**Task details:**
Answer these from the HALOE comparison text:
1. For which two instruments were no indirect comparisons available?
2. How many instruments are considered in the 1-10 hPa layer?
3. What is the range in the 10-50 hPa layer when the LMD frostpoint comparisons are left out?

**Supplied text:**
──────────
Tables 2.5-2.7 show the direct HALOE and indirect comparisons deduced from the information presented in this chapter. The indirect comparisons are presented to show the range possible from the full set of measurements considered. These are constructed as described at the beginning of this section. Figure 2.72 summarises the range of measurements for three pressure layers. The mean values are plotted as symbols, and the range bars map out the extremes from the indirect comparisons. A small range does not necessarily translate into a small uncertainty for the estimate. It may mean that the comparisons are all consistent, or it may simply denote a dearth of indirect comparisons. In the cases of POAM III and SAGE II, no indirect comparisons were available, therefore, the range given is the internal sunrise/sunset difference deduced for each instrument.

In the 1-10 hPa layer (Table 2.5, top panel of Figure 2.72), 11 instruments are considered. Coincident comparisons with HALOE were possible with all the instruments except SAGE II. For SAGE II, climatological comparisons were included. All instruments are remote sounders, from satellite, high altitude balloon, space shuttle, and ground based platforms. At this level, aerosol contamination problems for the solar occultation instruments should be minimal, and geophysical variability should also be low, making this layer ideal for these sorts of comparisons. The absolute range of both direct and indirect comparisons with HALOE is -5% to +17%. The mean is +5% and the median is +6%. The mean comparisons (symbols in Figure 2.72) of 9 of the 11 instruments cluster between 0% and 10% greater than HALOE. All instruments considered for the 1-10 hPa layer agree within their stated levels of accuracy.

In the 10-50 hPa layer (Table 2.6, middle panel of Figure 2.72), 13 instruments are considered. Only climatological comparisons were possible between HALOE and SAGE II, and only indirect comparisons using other instruments transfer standards were possible for MIPAS. This layer allows comparisons between satellite and balloon-borne remote sounders and in situ balloon-borne instruments. The range of both direct and indirect comparisons with HALOE is -30 % to +27 %. However, this wide range is a consequence of a large range in the HALOE-LMD frostpoint comparison. If the LMD frostpoint comparisons are neglected, the range is reduced to -8 % to +16 %. The mean of the comparisons in this layer is +3%, and the median is +4%. The mean comparisons of 11 of the 13 instruments fall between -2% and +8%. On average, the instruments considered for the 10-50 hPa layer also agree within their stated levels of accuracy.
──────────
**Records provided:**
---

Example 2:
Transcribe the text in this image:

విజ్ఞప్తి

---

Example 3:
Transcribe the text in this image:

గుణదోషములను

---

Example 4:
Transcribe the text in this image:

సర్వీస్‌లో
──────────
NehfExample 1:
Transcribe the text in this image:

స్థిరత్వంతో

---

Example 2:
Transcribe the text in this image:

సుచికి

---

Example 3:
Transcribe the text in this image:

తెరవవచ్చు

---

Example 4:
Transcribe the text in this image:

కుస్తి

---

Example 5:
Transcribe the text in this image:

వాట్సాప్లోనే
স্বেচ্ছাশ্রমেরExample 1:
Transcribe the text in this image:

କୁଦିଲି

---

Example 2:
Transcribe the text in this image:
──────────
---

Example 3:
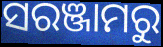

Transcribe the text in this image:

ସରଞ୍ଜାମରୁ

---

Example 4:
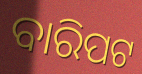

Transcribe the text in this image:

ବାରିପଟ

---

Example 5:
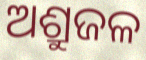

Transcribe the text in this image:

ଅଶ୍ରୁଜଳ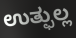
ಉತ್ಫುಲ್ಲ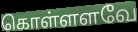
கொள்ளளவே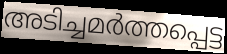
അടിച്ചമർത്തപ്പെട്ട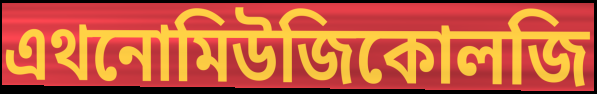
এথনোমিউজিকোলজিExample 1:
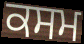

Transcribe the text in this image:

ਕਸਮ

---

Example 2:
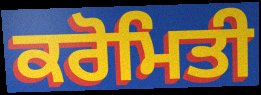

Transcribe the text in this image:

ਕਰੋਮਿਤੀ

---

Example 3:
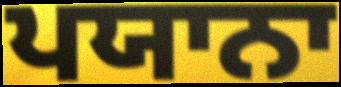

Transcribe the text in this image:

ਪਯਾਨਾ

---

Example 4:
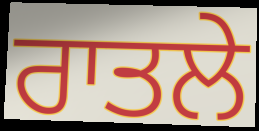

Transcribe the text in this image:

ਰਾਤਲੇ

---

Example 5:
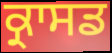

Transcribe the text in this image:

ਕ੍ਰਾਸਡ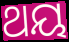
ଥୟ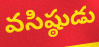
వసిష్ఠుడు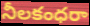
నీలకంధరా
──────────
**Correct answer:**
1. POAM III and SAGE II
2. 11
3. -8% to +16%